26 de setembro de 2020 | 05h00
O jovem repórter Robert Lipsyte, do New York Times, foi destacado para ir ao Miami Beach Convention Hall, em 25 de fevereiro de 1964, para cobrir a luta entre o campeão dos pesos pesados, Sonny Liston, e o desafiante Cassius Marcellus Clay. Logo que chegou a Miami, o jornalista recebeu um telefonema de seu editor, que o aconselhou a decorar o trajeto do ginásio até o hospital mais próximo, pois a vitória de Liston deveria ser rápida e massacrante. A bolsa de apostas confirmava a previsão da imprensa: o campeão era o favorito na proporção de 7 por 1.
O fortíssimo Liston era o sucessor do lendário Joe Louis, campeão de 1937 a 1949. Um verdadeiro peso pesado. Sanguinário, violento e dono de golpes avassaladores de todos os tipos. E ele sabia usar o medo que passava para as pessoas: "Minha mão esquerda vai descer tão fundo na garganta dele (Clay) que precisarei de uma semana para tirá-la de volta."
O médico Ferdie Pacheco, que esteve ao lado de Clay em suas lutas com Joe Frazier e George Foreman, admitiu que nunca havia visto Clay tão nervoso para uma luta. Para combater esta ansiedade, o falastrão lutador de Louisville resolveu tentar mexer com os brios do adversário.
Clay chegou a fazer um poema para o "urso feio" e foi até o aeroporto esperar seu adversário para xingá-lo de idiota, bobo e prever um nocaute no oitavo assalto.

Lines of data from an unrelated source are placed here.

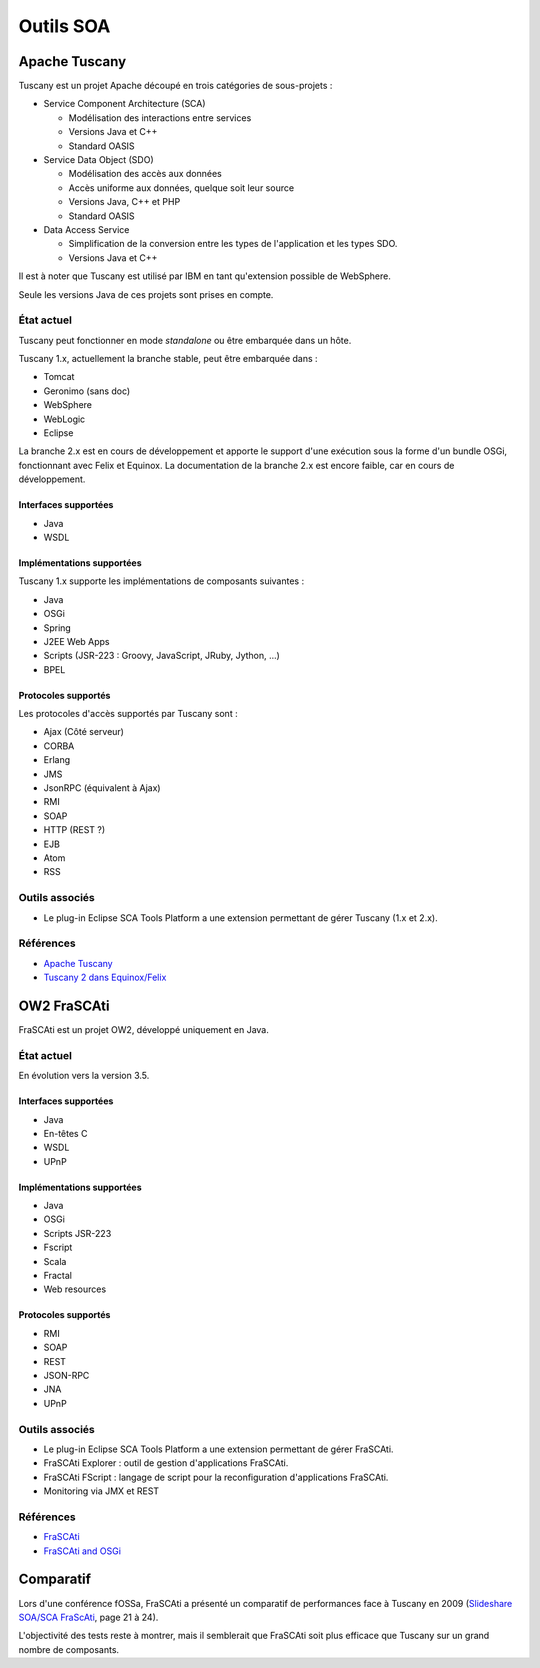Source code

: .. Outils SOA

Outils SOA
##########

Apache Tuscany
**************

Tuscany est un projet Apache découpé en trois catégories de sous-projets :

* Service Component Architecture (SCA)

  * Modélisation des interactions entre services
  * Versions Java et C++
  * Standard OASIS

* Service Data Object (SDO)

  * Modélisation des accès aux données
  * Accès uniforme aux données, quelque soit leur source
  * Versions Java, C++ et PHP
  * Standard OASIS

* Data Access Service

  * Simplification de la conversion entre les types de l'application et les
    types SDO.
  * Versions Java et C++

Il est à noter que Tuscany est utilisé par IBM en tant qu'extension possible
de WebSphere.

Seule les versions Java de ces projets sont prises en compte.


État actuel
===========

Tuscany peut fonctionner en mode *standalone* ou être embarquée dans un hôte.

Tuscany 1.x, actuellement la branche stable, peut être embarquée dans :

* Tomcat
* Geronimo (sans doc)
* WebSphere
* WebLogic
* Eclipse

La branche 2.x est en cours de développement et apporte le support d'une
exécution sous la forme d'un bundle OSGi, fonctionnant avec Felix et Equinox.
La documentation de la branche 2.x est encore faible, car en cours de
développement.

Interfaces supportées
---------------------

* Java
* WSDL


Implémentations supportées
--------------------------

Tuscany 1.x supporte les implémentations de composants suivantes :

* Java
* OSGi
* Spring
* J2EE Web Apps
* Scripts (JSR-223 : Groovy, JavaScript, JRuby, Jython, ...)
* BPEL


Protocoles supportés
--------------------

Les protocoles d'accès supportés par Tuscany sont :

* Ajax (Côté serveur)
* CORBA
* Erlang
* JMS
* JsonRPC (équivalent à Ajax)
* RMI
* SOAP
* HTTP (REST ?)
* EJB
* Atom
* RSS


Outils associés
===============

* Le plug-in Eclipse SCA Tools Platform a une extension permettant de gérer
  Tuscany (1.x et 2.x).


Références
==========

* `Apache Tuscany <http://tuscany.apache.org/>`_
* `Tuscany 2 dans Equinox/Felix <http://tuscany.apache.org/documentation-2x/running-tuscany-sca-2x-with-equinox-and-felix.html>`_


OW2 FraSCAti
************

FraSCAti est un projet OW2, développé uniquement en Java.

État actuel
===========

En évolution vers la version 3.5.

Interfaces supportées
---------------------

* Java
* En-têtes C
* WSDL
* UPnP


Implémentations supportées
--------------------------

* Java
* OSGi
* Scripts JSR-223
* Fscript
* Scala
* Fractal
* Web resources


Protocoles supportés
--------------------

* RMI
* SOAP
* REST
* JSON-RPC
* JNA
* UPnP


Outils associés
===============

* Le plug-in Eclipse SCA Tools Platform a une extension permettant de gérer
  FraSCAti.

* FraSCAti Explorer : outil de gestion d'applications FraSCAti.

* FraSCAti FScript : langage de script pour la reconfiguration d'applications
  FraSCAti.

* Monitoring via JMX et REST


Références
==========

* `FraSCAti <http://wiki.ow2.org/frascati/Wiki.jsp?page=FraSCAti>`_
* `FraSCAti and OSGi <https://wiki.ow2.org/frascati/attach?page=Documents%2F2011-OUGF-FraSCAti-with-OSGi.pdf>`_

Comparatif
**********

Lors d'une conférence fOSSa, FraSCAti a présenté un comparatif de performances
face à Tuscany en 2009
(`Slideshare SOA/SCA FraScAti <http://www.slideshare.net/fossaworkshops/soasca-frascati>`_, page 21 à 24).

L'objectivité des tests reste à montrer, mais il semblerait que FraSCAti soit
plus efficace que Tuscany sur un grand nombre de composants.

Os jornalistas consideravam apenas bravatas, mas apreciavam Clay por ser bonito, inteligente e capaz de fornecer uma bela matéria todos os dias.
Na pesagem, Ali desafiou tanto Liston que a Comissão Atlética da Flórida chegou a cogitar que o desafiante estaria sofrendo um surto psicótico. Sua pressão foi a 20 por 10 e os batimentos cardíacos atingiram 120 por minuto.
Dias antes da luta, os organizadores promoveram a visita dos Beatles em uma das sessões de treinos de Clay, em Miami. O início do encontro foi tenso. "Acho que poderíamos fazer uma turnê e ficarmos ricos. Você não é tão estúpido", disse o boxeador para John Lennon, que deu o contragolpe. "Mas você é." No final, fotos foram registradas com os cantores recebendo "socos" e aplicando "golpes" no pugilista em clima amistoso.
A certeza do público na vitória de Liston, a tempestade que caiu em Miami naquele dia e a ameaça de atentado ao ativista Malcom X, amigo de Ali e presente ao Miami Beach Convention Hall, fez com que pouco mais de 10% dos 15 mil ingressos fossem vendidos. Liston tinha bolsa de US$ 1,3 milhão, enquanto Clay ficaria com US$ 630 mil.
Desde o início, Clay surpreendeu a todos, ao "bailar como uma borboleta e picar como uma abelha", característica que iria marcar sua brilhante carreira. "Acho que tivemos uns dos melhores rounds iniciais da história", disse Joe Louis, sentado nas primeiras fileiras e comentando para a transmissão em circuito fechado.
Desnorteado, Liston teria usado, com a ajuda de seus técnicos, um produto em suas luvas que prejudicou a visão de Clay do terceiro ao quinto assalto, algo semelhante com que ele fora acusado nos duelos com Eddie Machen e Cleveland Williams. Recuperado do problema momentâneo, o desafiante aplicou uma verdadeira surra no campeão, que desistiu de voltar para o sétimo assalto. "Mas que diabo é isso?", esbravejou Rocky Marciano, campeão dos pesos pesados de 1952 a 1955, único a abandonar os ringues invicto após 49 lutas, revoltado, a poucos metros do ringue, com o fato de o campeão abandonar a disputa.
Clay dançou, pulou, gritou. "Eu choquei o mundo. Sou o melhor de todos", disse ainda em cima do ringue. Na entrevista coletiva, mais calmo afirmou que lutaria só até ganhar um bom dinheiro e que seu irmão mais novo, Rudy,, não precisaria mais calçar as luvas. Dois dias depois, Clay anunciou sua conversão ao islamismo e a adoção do nome Muhammad Ali. Lutou até 1981 e mesmo diagnosticado com a doença de Parkinson seguiu como ativista das causas contra o racismo e igualdade social até sua morte em 2016, às 74 anos.